Ms. Tubman, as a woman, and as a slave, lived invisibly in Jackson’s world. The only notice a planter like Jackson would have made was Tubman’s incorrigible practice of stealing another master’s property. For a man of deep passions, of violent loves and hates, her offense would have pissed this president off, and sent him into a dangerous rage. In his world of master and slave, her offenses allowed no mercy, no reprieve.

As for Tubman? She understood a truth that Jackson could never, ever have comprehended—that justice was a force that bore no designation to color, gender, or appraised value. A mighty truth reigned far above the limited aspirations of General Andrew Jackson, killer of banks, Natives, and the hopes of the hundreds he held in bondage.

Tubman’s idea of honorable behavior had nothing to do with white men firing pistols on dueling grounds, and that white social conventions which condemned her to servitude were wholesome and noble. The human condition, as Tubman understood the meaning, held a deeper significance, an importance that required a profounder appreciation. The world of plantations, race hatred, whip wielding overseers, and economic injustice held no real sway, and certainly possessed no honor.

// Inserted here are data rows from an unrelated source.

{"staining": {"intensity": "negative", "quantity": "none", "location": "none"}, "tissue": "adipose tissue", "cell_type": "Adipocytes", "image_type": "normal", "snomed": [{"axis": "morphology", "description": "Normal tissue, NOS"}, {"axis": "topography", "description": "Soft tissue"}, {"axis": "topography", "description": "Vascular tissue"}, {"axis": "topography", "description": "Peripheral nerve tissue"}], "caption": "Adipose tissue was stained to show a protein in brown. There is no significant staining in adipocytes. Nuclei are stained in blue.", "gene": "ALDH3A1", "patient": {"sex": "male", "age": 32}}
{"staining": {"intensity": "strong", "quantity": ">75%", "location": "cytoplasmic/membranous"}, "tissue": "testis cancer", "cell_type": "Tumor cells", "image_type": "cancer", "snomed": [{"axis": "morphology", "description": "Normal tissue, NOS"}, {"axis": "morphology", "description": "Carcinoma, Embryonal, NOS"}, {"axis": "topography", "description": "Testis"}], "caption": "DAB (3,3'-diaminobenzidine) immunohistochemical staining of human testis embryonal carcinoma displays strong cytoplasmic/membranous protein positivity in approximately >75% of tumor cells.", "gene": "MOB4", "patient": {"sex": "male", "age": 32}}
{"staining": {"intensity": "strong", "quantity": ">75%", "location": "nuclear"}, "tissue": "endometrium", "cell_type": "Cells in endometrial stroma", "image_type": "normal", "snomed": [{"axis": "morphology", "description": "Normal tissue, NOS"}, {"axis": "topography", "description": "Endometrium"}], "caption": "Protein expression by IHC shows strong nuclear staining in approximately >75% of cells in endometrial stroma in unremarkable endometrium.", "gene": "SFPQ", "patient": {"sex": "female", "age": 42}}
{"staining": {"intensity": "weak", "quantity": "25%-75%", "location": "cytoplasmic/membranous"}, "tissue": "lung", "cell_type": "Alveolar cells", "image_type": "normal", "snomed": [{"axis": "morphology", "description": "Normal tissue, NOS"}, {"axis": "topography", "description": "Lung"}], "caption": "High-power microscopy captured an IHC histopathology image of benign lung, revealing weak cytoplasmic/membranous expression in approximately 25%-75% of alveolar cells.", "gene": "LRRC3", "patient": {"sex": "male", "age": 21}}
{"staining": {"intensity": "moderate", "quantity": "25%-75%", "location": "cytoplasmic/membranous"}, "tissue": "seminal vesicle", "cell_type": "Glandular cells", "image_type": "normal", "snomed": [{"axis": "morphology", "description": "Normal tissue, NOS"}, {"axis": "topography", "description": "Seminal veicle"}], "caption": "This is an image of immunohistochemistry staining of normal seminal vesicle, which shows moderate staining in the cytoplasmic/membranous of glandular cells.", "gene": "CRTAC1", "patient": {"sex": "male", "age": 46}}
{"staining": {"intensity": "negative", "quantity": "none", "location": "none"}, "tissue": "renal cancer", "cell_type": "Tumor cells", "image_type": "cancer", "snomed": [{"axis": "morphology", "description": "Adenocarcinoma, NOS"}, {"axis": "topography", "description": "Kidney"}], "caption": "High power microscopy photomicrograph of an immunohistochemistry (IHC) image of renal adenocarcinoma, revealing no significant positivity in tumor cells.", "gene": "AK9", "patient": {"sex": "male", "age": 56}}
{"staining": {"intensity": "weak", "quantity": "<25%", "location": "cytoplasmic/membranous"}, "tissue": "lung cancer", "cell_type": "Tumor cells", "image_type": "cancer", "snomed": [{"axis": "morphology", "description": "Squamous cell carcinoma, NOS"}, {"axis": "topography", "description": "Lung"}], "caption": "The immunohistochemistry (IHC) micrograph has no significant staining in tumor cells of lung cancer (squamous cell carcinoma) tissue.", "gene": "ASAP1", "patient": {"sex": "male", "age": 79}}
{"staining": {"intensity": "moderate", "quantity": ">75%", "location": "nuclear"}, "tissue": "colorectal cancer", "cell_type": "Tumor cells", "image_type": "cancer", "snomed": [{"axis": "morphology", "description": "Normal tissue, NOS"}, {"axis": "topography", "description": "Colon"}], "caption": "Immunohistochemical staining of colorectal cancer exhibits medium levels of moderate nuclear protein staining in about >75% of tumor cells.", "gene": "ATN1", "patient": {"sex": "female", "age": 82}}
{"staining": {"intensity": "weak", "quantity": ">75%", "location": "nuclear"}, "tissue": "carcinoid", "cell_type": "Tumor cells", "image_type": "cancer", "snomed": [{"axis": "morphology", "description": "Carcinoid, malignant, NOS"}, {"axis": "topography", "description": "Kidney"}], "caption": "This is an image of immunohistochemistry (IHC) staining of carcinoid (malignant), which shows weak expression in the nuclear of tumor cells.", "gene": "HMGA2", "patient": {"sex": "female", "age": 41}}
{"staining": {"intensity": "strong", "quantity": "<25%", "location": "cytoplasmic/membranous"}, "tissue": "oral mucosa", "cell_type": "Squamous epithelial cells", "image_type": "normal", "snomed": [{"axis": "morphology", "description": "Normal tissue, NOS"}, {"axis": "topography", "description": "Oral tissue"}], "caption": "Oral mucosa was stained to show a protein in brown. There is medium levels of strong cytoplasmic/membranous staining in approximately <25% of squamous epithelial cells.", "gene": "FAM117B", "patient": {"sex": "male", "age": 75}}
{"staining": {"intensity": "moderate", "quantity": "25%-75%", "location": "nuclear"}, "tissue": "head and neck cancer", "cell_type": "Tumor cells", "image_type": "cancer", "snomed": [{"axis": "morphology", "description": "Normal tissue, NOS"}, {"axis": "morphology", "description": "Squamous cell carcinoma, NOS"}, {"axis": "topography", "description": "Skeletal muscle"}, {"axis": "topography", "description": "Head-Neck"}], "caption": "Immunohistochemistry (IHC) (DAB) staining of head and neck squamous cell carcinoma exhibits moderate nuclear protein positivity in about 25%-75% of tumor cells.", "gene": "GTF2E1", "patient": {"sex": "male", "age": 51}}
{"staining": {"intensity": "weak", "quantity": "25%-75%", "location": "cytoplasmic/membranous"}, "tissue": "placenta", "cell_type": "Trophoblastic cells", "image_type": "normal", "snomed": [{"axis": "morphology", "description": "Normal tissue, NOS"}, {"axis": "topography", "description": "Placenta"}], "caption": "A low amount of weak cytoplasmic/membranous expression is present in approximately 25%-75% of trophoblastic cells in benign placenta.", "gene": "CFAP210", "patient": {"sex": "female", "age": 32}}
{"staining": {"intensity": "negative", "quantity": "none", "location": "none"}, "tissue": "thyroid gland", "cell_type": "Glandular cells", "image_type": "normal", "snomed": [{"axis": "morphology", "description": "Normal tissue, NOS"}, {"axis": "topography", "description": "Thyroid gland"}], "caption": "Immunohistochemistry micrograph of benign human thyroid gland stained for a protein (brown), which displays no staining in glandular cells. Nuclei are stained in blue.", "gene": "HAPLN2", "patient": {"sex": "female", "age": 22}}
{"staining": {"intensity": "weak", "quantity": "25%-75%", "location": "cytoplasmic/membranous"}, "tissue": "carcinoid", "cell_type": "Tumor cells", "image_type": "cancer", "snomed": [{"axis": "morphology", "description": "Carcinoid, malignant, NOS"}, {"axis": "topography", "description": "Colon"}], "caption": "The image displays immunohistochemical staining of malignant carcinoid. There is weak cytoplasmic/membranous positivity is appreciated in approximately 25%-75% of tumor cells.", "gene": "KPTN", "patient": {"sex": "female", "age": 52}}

Jackson’s opinions truly hued in only black and white, and that outlook wasn’t limited to skin color. Abstract ideas like ‘humanity’ didn’t resonate in his mind, too ethereal for a man who loved gold coins. Banks were bad, women were ornaments, Indians were fair game, and blacks were slaves. That simple. Of course at the same time, this limited world view gave a figure with Tubman’s vision the edge. If a man of Jackson’s time and station caught a glimpse inside the real thoughts of his “family” members living over in the slave quarters, his mind would have been blown.

So it is with some satisfaction that Harriet Tubman replaces Andrew Jackson on the twenty-dollar bill. But not only because she’s a woman, nor only because she’s black. The star she followed may have literally sparkled in the northern sky, but every footstep she trod signified progress on the road to realizing the immeasurable value in us all.